Karena situasi tersebut, 550 orang dari 89 negara akan datang ke Indonesia dalam GLF 2018. Dalam acara tersebut, akan dibahas mengenai pemenuhan hak atas tanah dari rakyat, khususnya petani kecil, tunawisma, nelayan kecil, perempuan, masyarakat adat, dan perlindungan bagi pejuang hak atas tanah dan lingkungan.
Direktur Eksekutif Nasional Wahana Lingkungan Hidup Indonesia (Walhi) Nur Hidayati menuntut pemerintah agar segera menerbitkan peraturan presiden tentang reforma agraria. ”Kami berharap reforma agraria menjadi agenda prioritas setiap pemerintah yang menjabat,” kata Nur.
Nur mengatakan, Walhi akan fokus mengawal proses pembangunan infrastruktur yang mengakibatkan perampasan tanah dan pengusiran warga. Ia menginginkan proses percepatan reforma agraria dapat segera direalisasikan.
Sekjen Aliansi Masyarakat Adat Nusantara (Aman) Rukka Sombolinggi mengatakan, masyarakat pemilik suatu wilayah tidak pernah memiliki sejarah yang baik dengan pemerintah. ”Selalu ada perampasan tanah dan pemiskinan. Mereka (masyarakat adat) harus pergi dari tanah leluhur dan terjadi pelanggaran hak asasi manusia,” kata Rukka.
Menurut Rukka, pemerintah perlu menyelesaikan persoalan pelanggaran hak asasi masyarakat terkait perampasan wilayah. Ia mengatakan, kebijakan pemerataan hak atas tanah yang dilakukan oleh pemerintah perlu dibicarakan dengan masyarakat adat sesuai dengan undang-undang.
Proses hukum
Direktur Jenderal Perhutanan Sosial dan Kemitraan Lingkungan Kementerian Lingkungan Hidup dan Kehutanan RI Bambang Supriyanto mengatakan, pemerintah selalu memberikan sosialisasi sebelum menembuh jalur hukum. ”Kami selalu berusaha untuk memberikan penyadaran, sosialisasi, dan penjelasan regulasi sebelum menggunakan proses hukum,” kata Bambang.
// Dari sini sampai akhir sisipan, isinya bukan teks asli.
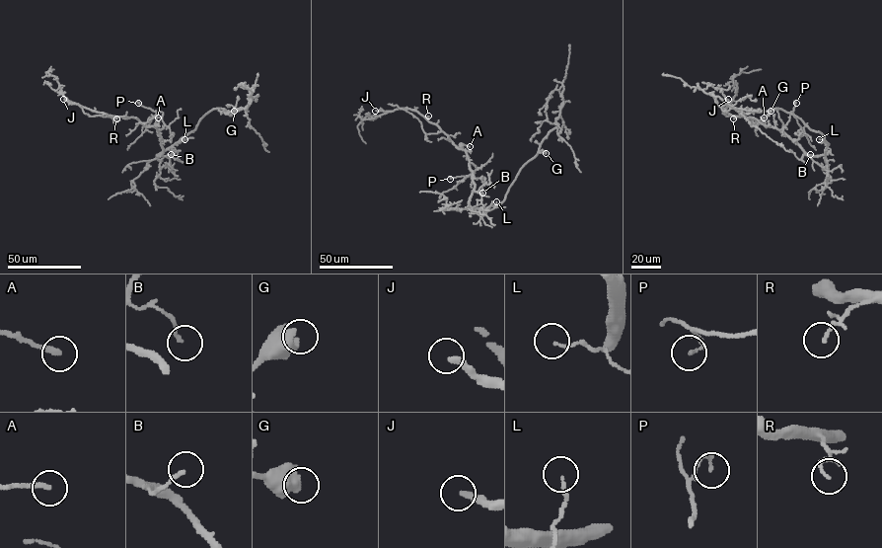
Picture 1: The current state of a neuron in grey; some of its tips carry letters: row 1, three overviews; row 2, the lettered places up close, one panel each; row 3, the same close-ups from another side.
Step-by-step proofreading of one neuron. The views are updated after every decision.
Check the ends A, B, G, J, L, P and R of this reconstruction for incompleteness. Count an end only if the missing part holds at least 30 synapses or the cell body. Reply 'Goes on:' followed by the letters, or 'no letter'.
Goes on: G, J

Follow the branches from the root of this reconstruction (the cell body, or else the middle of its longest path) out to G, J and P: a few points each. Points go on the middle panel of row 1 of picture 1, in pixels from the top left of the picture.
G: (471, 205), (485, 208), (498, 205), (519, 170), (539, 152), (546, 153)
J: (471, 205), (475, 185), (466, 152), (416, 111), (404, 108), (375, 111)
P: (471, 205), (475, 185), (469, 164), (475, 166), (474, 173), (450, 179)

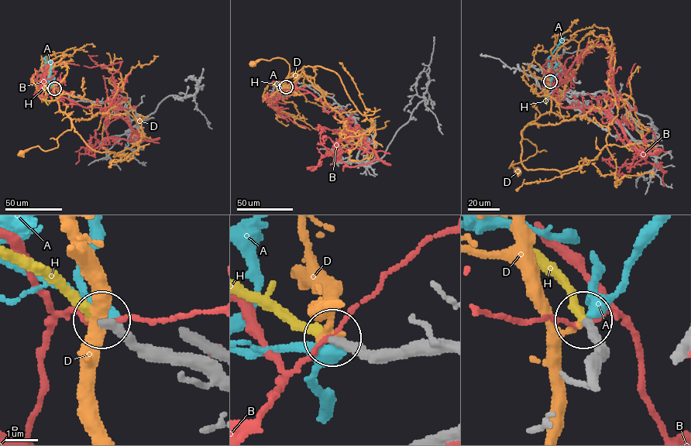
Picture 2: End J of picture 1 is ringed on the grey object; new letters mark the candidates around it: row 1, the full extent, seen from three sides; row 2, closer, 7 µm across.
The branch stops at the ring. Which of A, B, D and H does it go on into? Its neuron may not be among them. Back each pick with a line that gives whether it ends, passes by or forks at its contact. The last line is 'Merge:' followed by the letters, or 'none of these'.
H: it ends there
Merge: H

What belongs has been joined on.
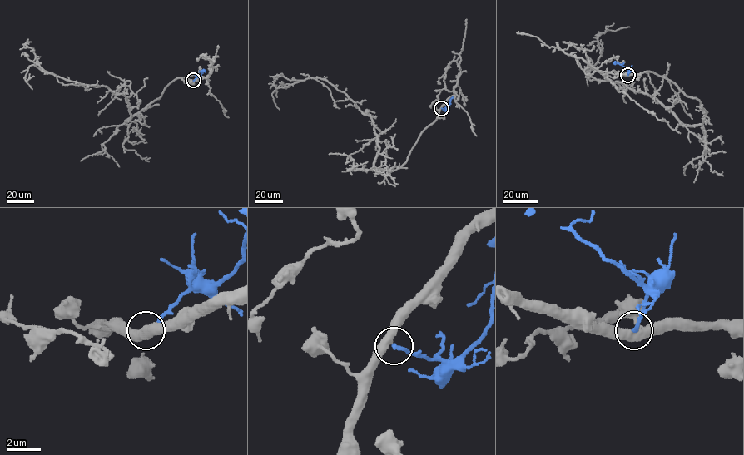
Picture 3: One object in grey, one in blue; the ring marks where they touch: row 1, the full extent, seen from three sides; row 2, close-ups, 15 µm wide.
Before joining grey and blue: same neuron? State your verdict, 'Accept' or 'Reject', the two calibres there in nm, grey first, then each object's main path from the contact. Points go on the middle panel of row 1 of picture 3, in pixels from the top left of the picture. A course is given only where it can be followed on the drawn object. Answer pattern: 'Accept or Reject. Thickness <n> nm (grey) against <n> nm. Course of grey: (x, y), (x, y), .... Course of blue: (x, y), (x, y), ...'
Accept. Thickness 480 nm (grey) against 220 nm. Course of grey: (441, 108), (407, 160), (389, 170), (374, 165), (371, 118), (325, 80), (280, 84), (271, 94), (280, 110). Course of blue: (441, 108), (446, 109), (453, 97)

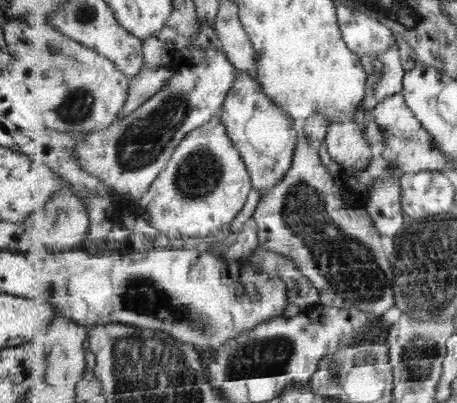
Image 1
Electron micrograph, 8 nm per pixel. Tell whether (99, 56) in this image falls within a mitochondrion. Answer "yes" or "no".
no

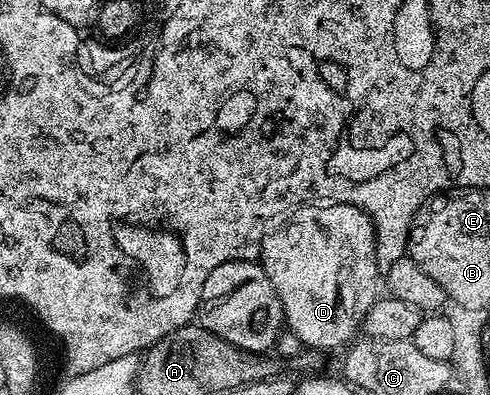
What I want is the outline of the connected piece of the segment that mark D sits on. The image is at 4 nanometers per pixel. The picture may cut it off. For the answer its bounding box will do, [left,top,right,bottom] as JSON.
[261,203,381,351]

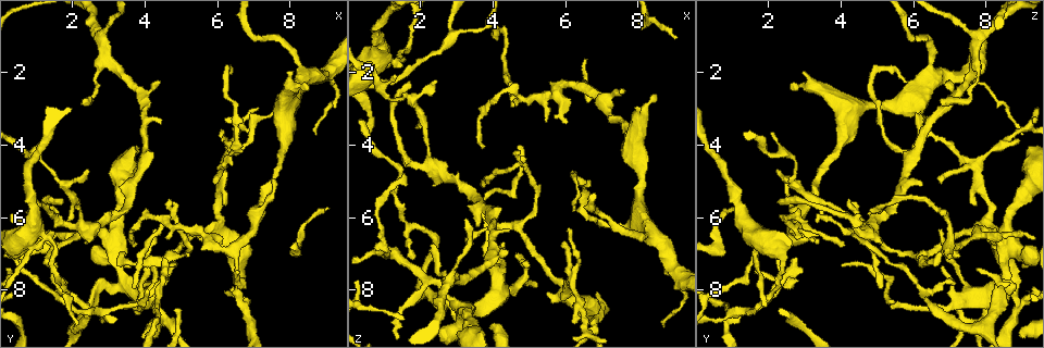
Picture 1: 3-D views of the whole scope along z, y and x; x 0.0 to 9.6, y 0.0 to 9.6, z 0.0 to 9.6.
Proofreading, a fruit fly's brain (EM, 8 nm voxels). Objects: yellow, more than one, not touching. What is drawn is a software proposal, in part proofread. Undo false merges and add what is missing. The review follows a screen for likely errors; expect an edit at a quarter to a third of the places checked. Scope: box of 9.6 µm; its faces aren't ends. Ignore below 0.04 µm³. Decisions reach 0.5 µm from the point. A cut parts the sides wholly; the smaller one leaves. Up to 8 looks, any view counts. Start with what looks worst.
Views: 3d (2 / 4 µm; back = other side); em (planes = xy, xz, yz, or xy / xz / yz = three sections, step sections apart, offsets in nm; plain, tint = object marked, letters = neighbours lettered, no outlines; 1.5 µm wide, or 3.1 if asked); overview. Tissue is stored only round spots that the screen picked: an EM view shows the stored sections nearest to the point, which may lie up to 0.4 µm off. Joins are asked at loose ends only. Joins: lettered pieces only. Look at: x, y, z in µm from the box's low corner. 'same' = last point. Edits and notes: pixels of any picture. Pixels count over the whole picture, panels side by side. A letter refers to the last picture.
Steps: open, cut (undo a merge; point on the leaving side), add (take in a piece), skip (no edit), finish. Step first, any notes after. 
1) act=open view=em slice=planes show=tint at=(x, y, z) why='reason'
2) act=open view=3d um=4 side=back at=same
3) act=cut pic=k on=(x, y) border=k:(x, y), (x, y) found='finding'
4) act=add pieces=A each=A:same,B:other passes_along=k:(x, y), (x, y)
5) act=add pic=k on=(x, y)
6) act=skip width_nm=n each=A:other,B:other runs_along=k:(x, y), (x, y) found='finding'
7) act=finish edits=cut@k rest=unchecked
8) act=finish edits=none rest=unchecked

act=open view=em slice=yz step=4 show=letters at=(4.30, 6.30, 6.70) why='an open end'

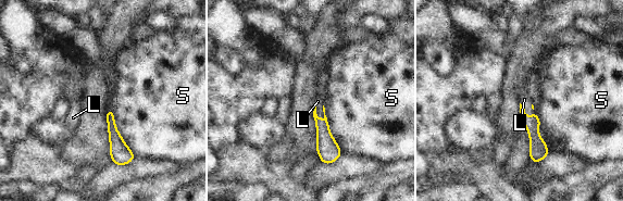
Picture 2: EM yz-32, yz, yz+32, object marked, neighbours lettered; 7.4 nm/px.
act=add pieces=L longest_contact=S:400nm each=L:same,S:other found='it goes on there'

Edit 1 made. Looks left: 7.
act=open view=3d um=4 side=back at=(6.55, 8.30, 8.90) why='branch point'

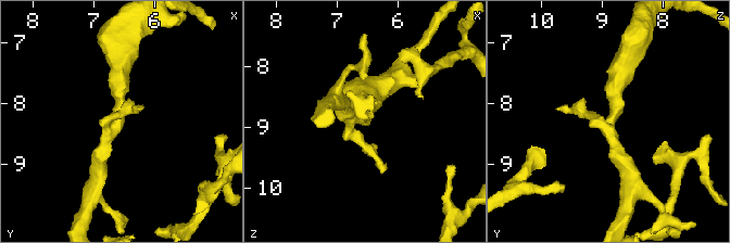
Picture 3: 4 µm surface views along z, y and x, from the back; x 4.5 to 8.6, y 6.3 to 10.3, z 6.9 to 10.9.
act=open view=em slice=xy step=8 show=tint at=(6.65, 8.30, 8.85) arms=3

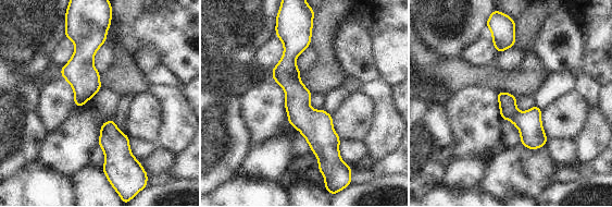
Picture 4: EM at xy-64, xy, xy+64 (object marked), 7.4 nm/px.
act=open view=em slice=planes show=letters at=same

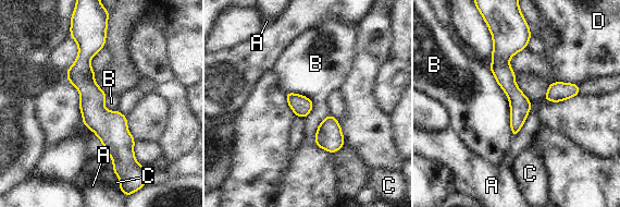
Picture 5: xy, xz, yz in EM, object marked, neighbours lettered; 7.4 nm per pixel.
act=skip each=A:other,B:other,C:other,D:other found='all the same cell'

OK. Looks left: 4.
act=open view=overview

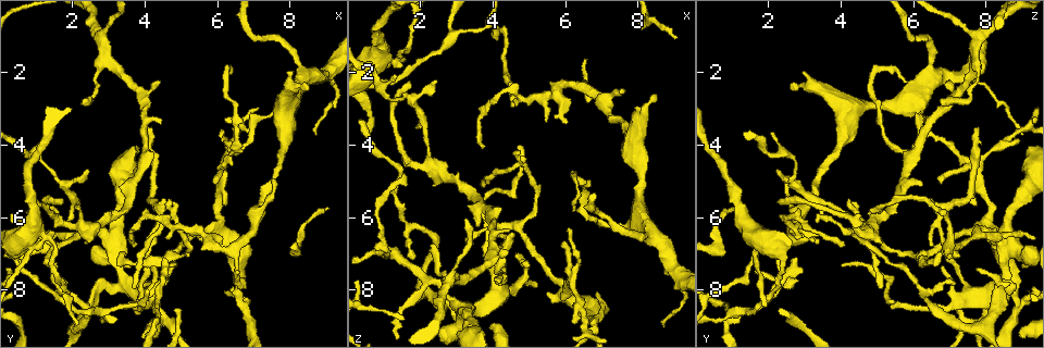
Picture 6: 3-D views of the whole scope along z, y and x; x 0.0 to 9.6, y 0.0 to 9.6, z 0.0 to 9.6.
act=open view=3d um=2 at=(4.10, 3.50, 7.65)

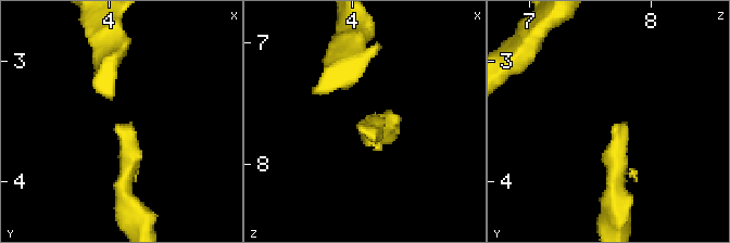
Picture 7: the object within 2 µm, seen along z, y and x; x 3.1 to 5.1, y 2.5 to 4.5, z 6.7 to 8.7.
act=open view=em slice=xy step=4 show=plain at=(4.10, 3.52, 7.70) why='need the tissue'

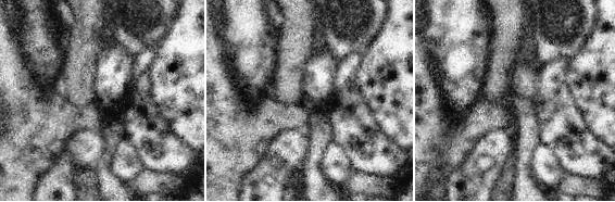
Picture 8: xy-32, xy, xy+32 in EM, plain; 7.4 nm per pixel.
act=open view=em slice=xy step=4 show=letters at=same

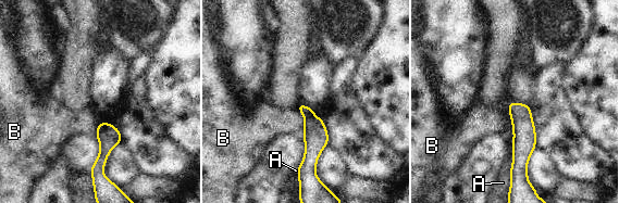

Ia menjelaskan, pemerintah selalu berusaha untuk menurunkan masalah konflik agraria. Ia mengatakan, penetapan perhutanan sosial merupakan bagian dari resolusi untuk menurunkan konflik agraria. Pemerintah memberikan akses kepada masyarakat untuk mengelola atau memanfaatkan wilayah yang masuk dalam status perhutanan sosial sebagai usaha untuk pemerataan ekonomi.
Selain perhutanan sosial, pemerintah juga mengalokasikan tanah obyek reforma agraria (TORA). TORA merupakan kawasan hutan yang diberikan kepada masyarakat.
Bambang mengatakan, pemerintah menargetkan 12,7 juta hektar hutan adat yang dapat memiliki status perhutanan sosial dan TORA sebagai bagian dari realisasi program reforma agraria. Hingga Mei 2018, realisasi TORA baru mencapai 977.000 hektar. Adapun target pemerintah untuk TORA sebesar 4,8 juta hektar.
Ia menuturkan, proses pembebasan lahan untuk rakyat masih terbentur dengan berbagai kepentingan. Ia berharap, berbagai pihak, termasuk swasta, mau mendukung program pemerintah demi kesejahteraan masyarakat.